The Project has addressed ethical issues in a variety of ways. Each of the DNA donors gave individual consent to participate in the Project and signed a consent form that grants permission for the DNA samples to be used in future studies approved by relevant ethics committees. The form was modified to meet the concerns of each of the populations involved in the study and was approved by ethics committees in each community.

In addition, the Project initiated a process of community engagement before seeking informed consent from individuals. Teams of geneticists and ethicists worked in each of the communities involved in the Project to give community members a chance to learn about and discuss the issues raised by the Project and to provide input into how samples should be collected and described. The engagement process varied from country to country, but in most cases it involved a combination of individual interviews, focus group discussions, community meetings, and public surveys. This process of community engagement helped researchers understand and respond to people's attitudes, beliefs, and concerns. It helped inform communities and individuals about the nature and goals of the Project. And it created a climate in which research could proceed in an atmosphere of greater openness and trust.

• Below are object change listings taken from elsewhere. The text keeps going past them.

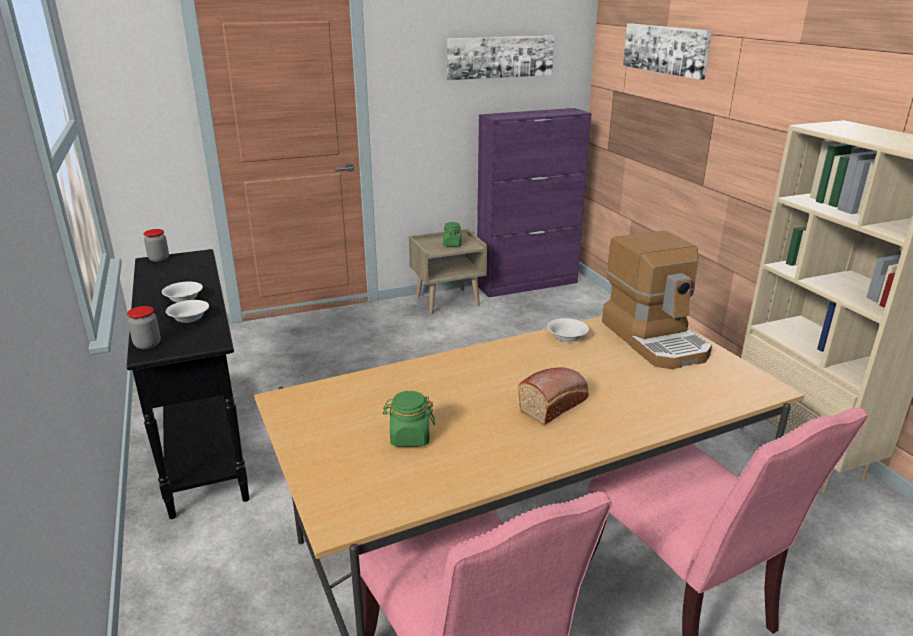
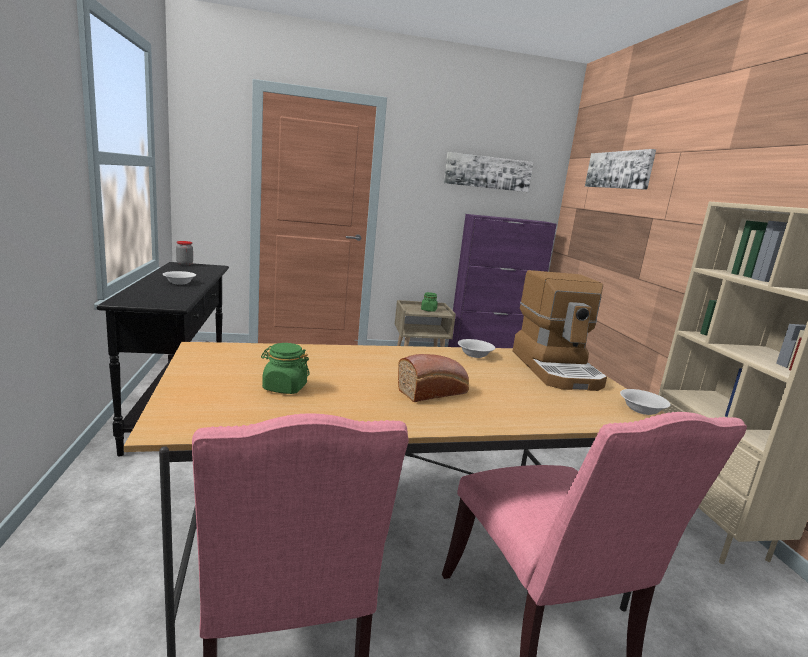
camera: 10 degrees right, 10 degrees down
(147, 344) = (125, 298): jar -> none
(189, 318) = (171, 291): white bowl -> white bowl (641, 410)

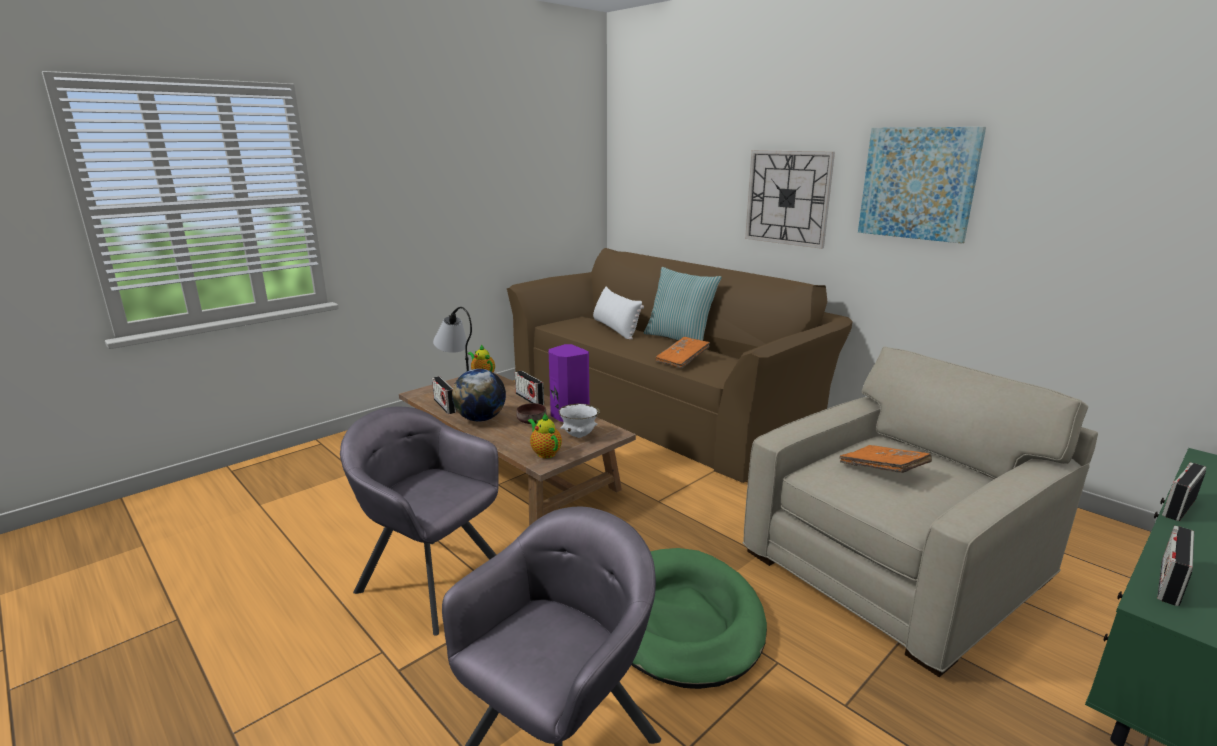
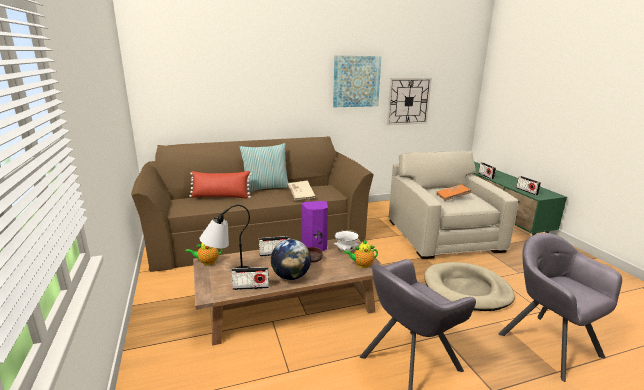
camera: 65 degrees left, 0 degrees up
(615, 329) = (221, 197): white pillow -> red pillow
(682, 360) = (301, 195): orange book -> beige book
(682, 620) = (466, 289): green dog bed -> beige dog bed
(788, 198) = (291, 93): wall clock -> wall clock (408, 101)

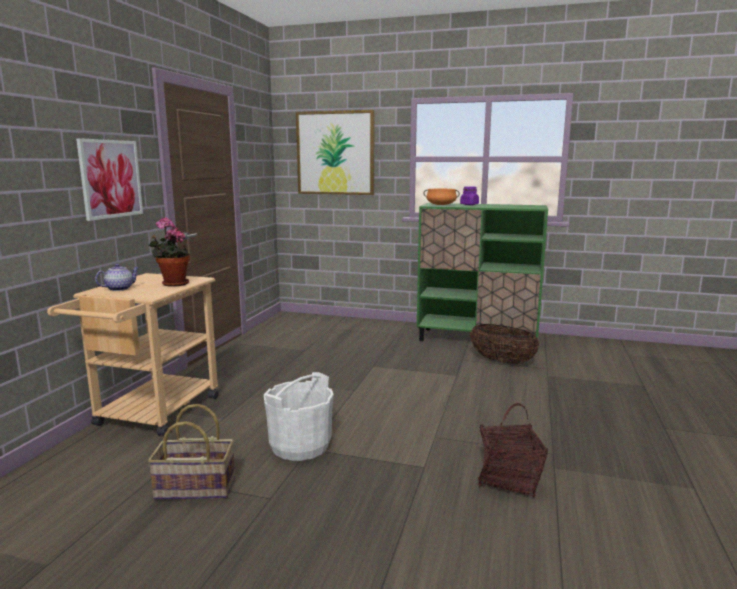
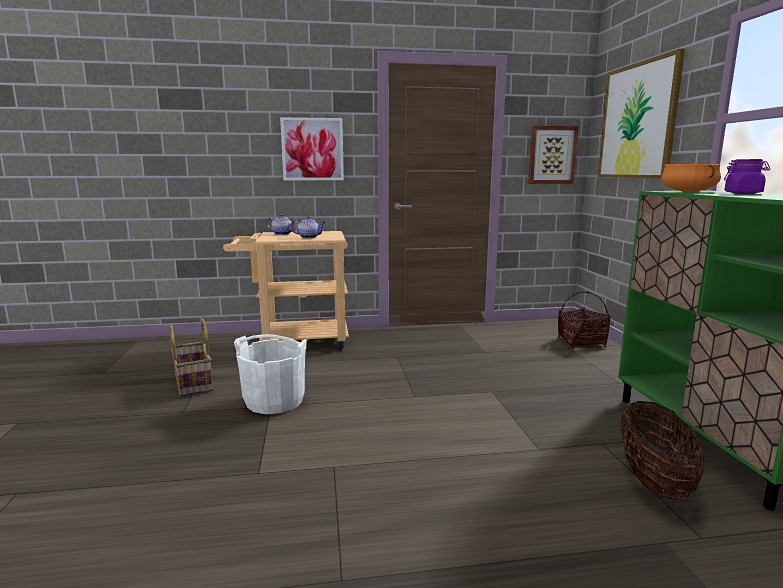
camera: 65 degrees right, 0 degrees up
(173, 284) = (309, 237): potted plant -> teapot
(260, 176) = (551, 155): none -> picture
(509, 479) = (250, 542): basket -> basket (581, 342)

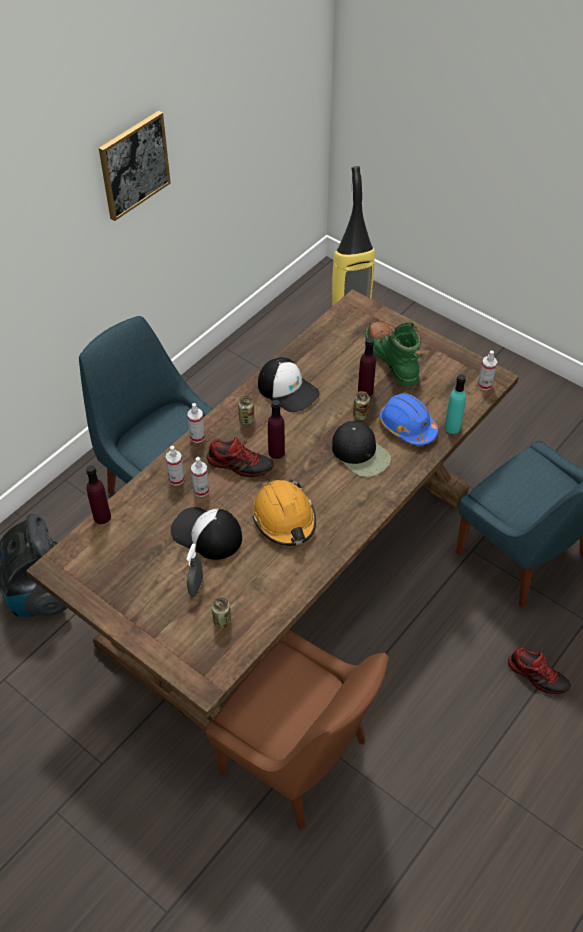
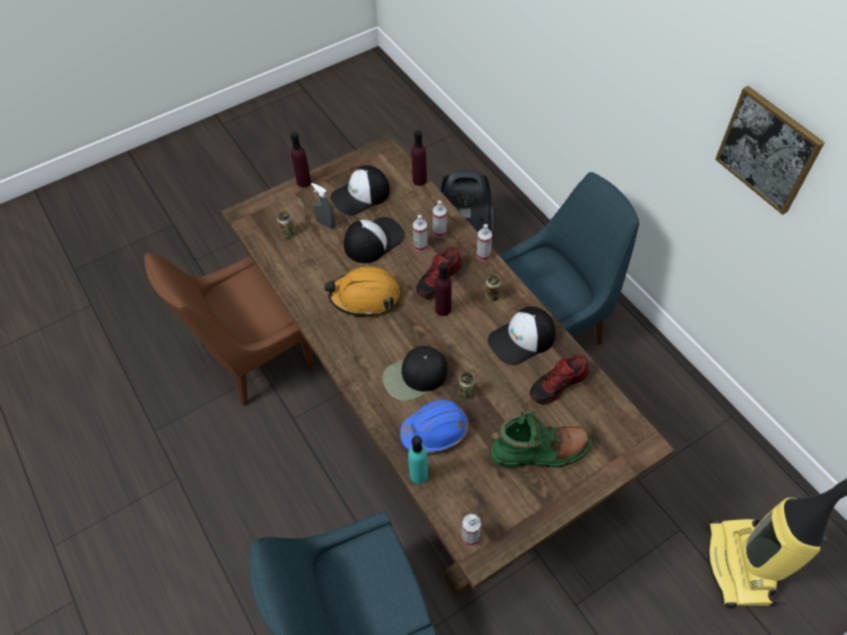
camera: 110 degrees right, 5 degrees up
(141, 567) = (361, 195): none -> cap
(365, 391) = (499, 408): purple bottle -> purple bottle (304, 182)
(537, 675) = (231, 569): shoe -> shoe (558, 384)

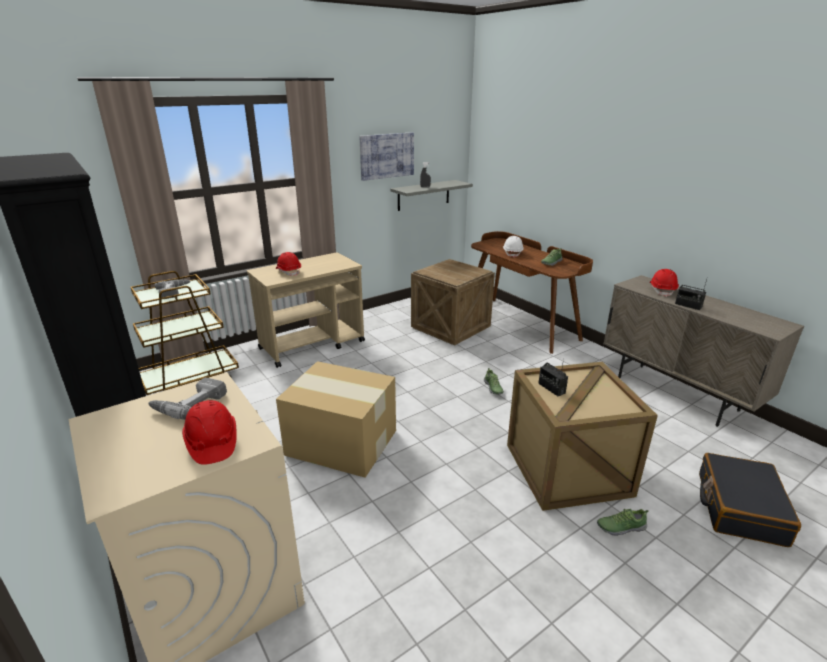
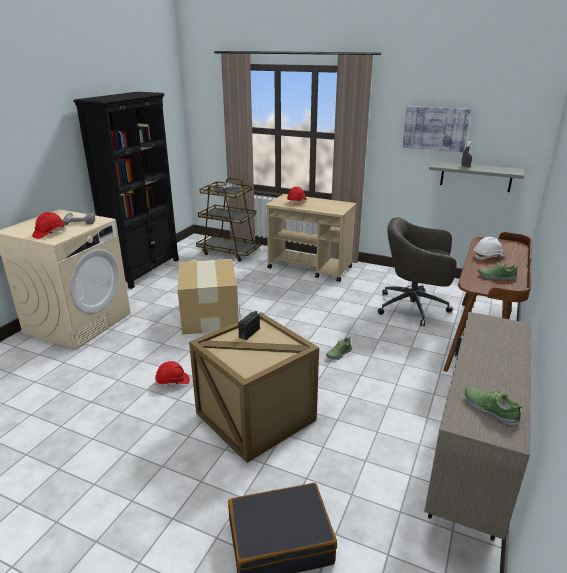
camera: 60 degrees right, 0 degrees up
(450, 327) = (414, 307): crate -> grey office chair
(620, 527) = (201, 458): shoe -> shoe (490, 410)
(662, 290) = (496, 340): red hard hat -> red hard hat (173, 382)
(688, 305) = (468, 359): radio -> none

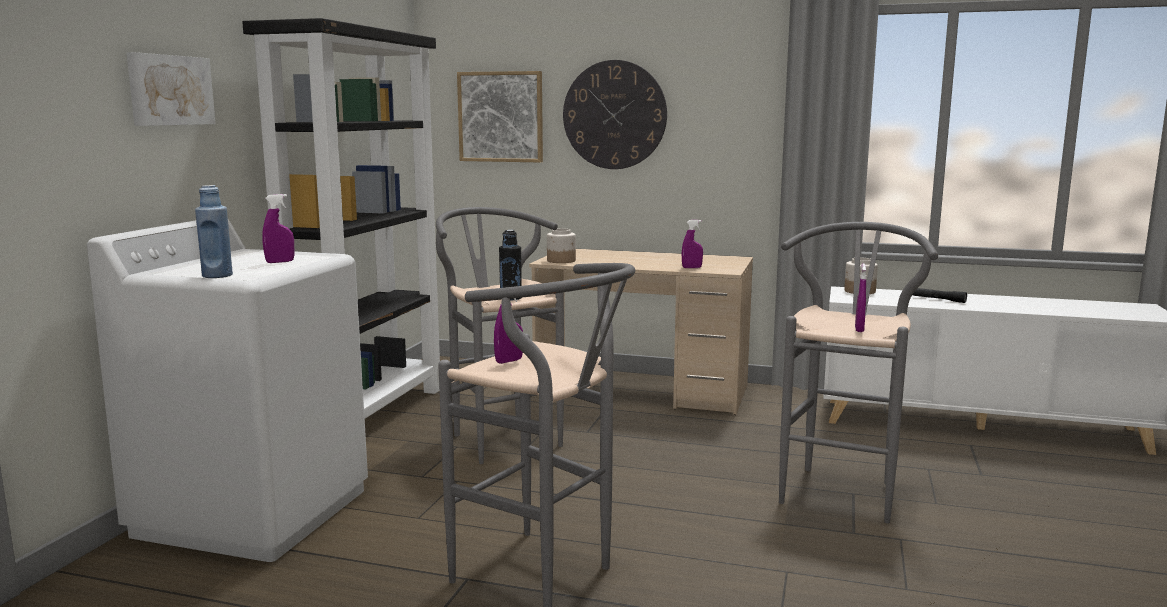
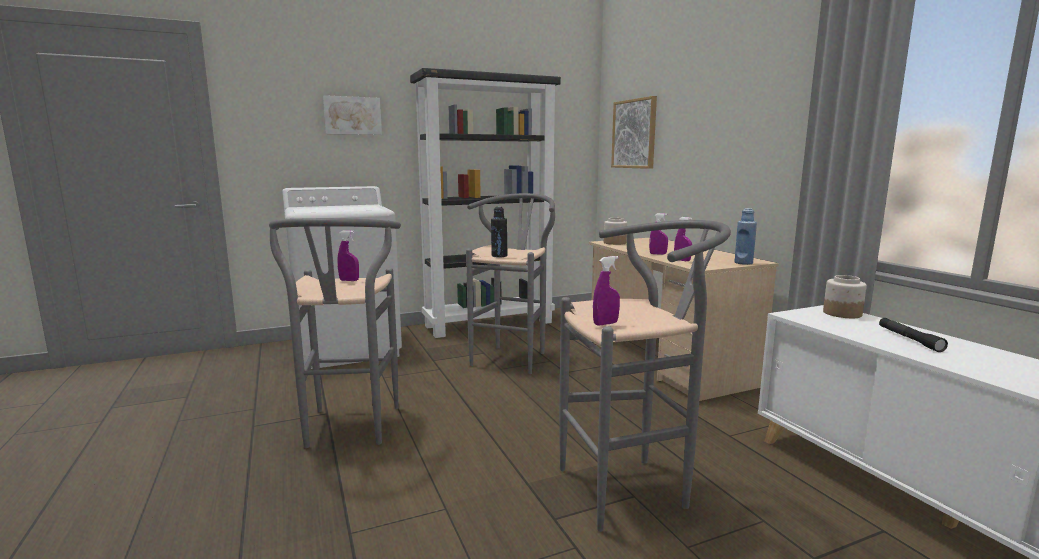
camera: 50 degrees right, 0 degrees up
(217, 275) = (300, 210): blue bottle -> blue bottle (743, 263)
(280, 262) = (349, 209): purple spray bottle -> purple spray bottle (658, 254)
(614, 115) = (695, 128): wall clock -> none

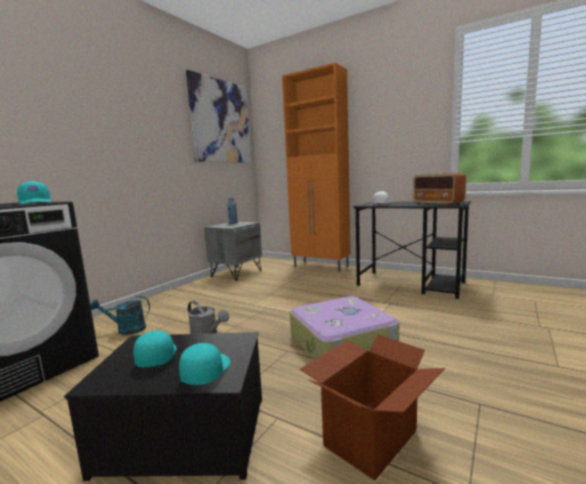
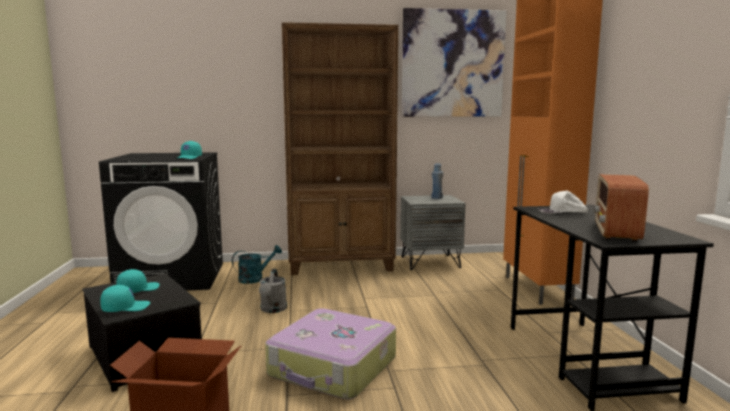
camera: 50 degrees right, 0 degrees up
(126, 330) = (255, 278): turquoise watering can -> turquoise watering can turned 105 degrees clockwise
(181, 295) = (341, 265): none -> brown bookcase

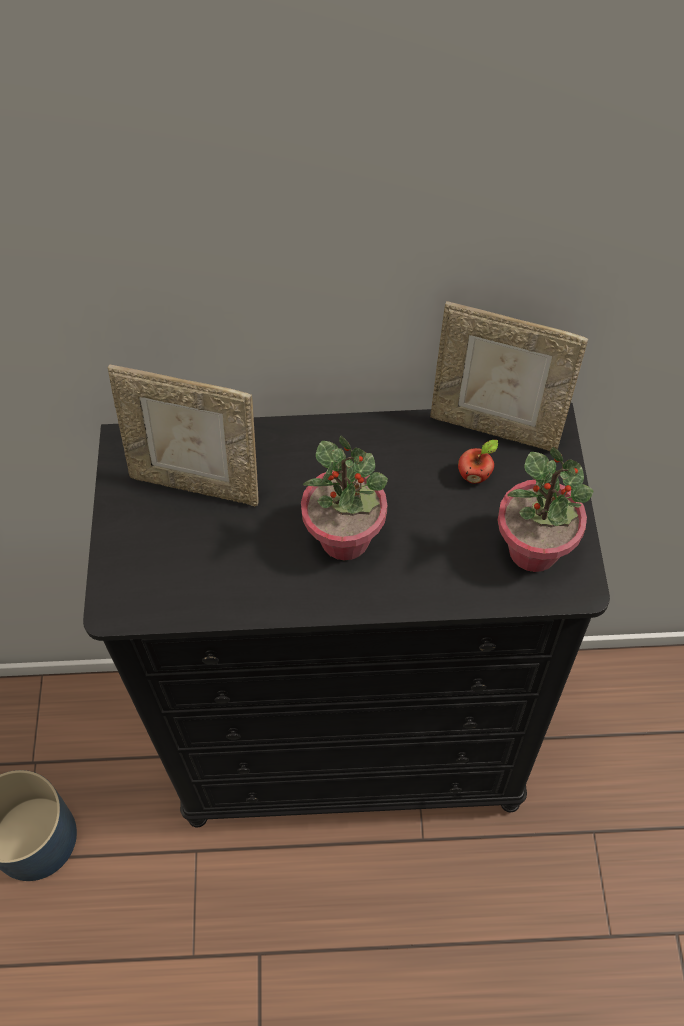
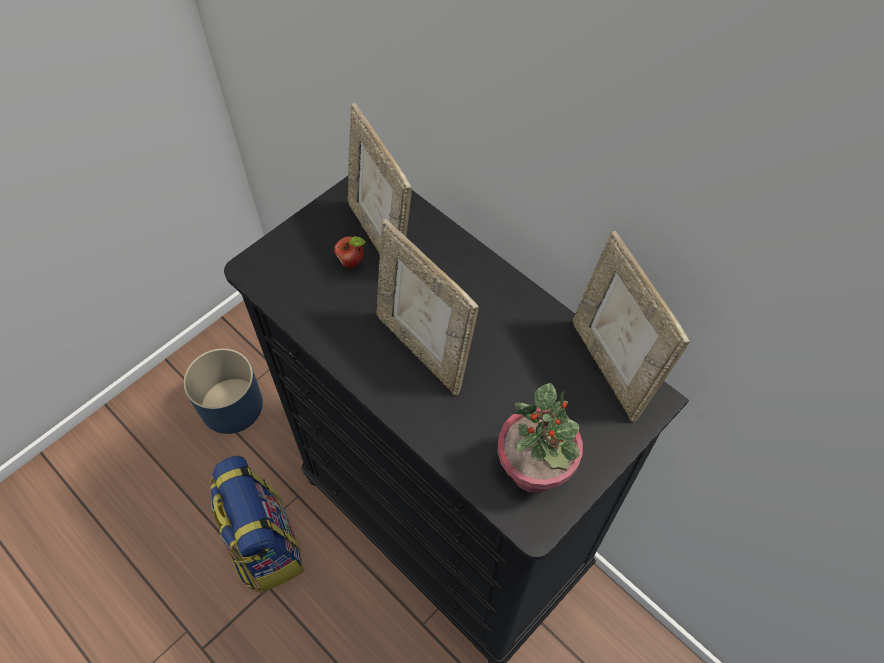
camera: 45 degrees right, 0 degrees up
(214, 923) = (264, 545): none -> backpack
(345, 538) = (423, 349): potted plant -> picture frame
(475, 475) = (555, 386): apple -> apple (352, 262)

In each of the communities participating in the Project, a Community Advisory Group (CAG) will function as a liaison between the community and the Coriell Institute, where the samples will be stored. Coriell will distribute quarterly reports and periodic newsletters to the CAG in each donor community so that community members can learn how their samples are being used and obtain general information about the Project. Since no personal identifiers were included with any of the samples, individual donors cannot be recontacted to seek consent for each new proposed study. For the same reason, sample donors will not be able to withdraw their samples from the repository, though an entire community could decide, after careful discussion and consultation with researchers, to withdraw its samples from the repository.

No drugs or other commercial products will be developed as part of the Project. However, other studies will use the HapMap to find genetic variants that contribute to disease and will translate those discoveries into diagnostic and therapeutic products. Eventually it is expected that the HapMap will benefit the health of all people, including the members of the participating communities, although these benefits may take years to be realized.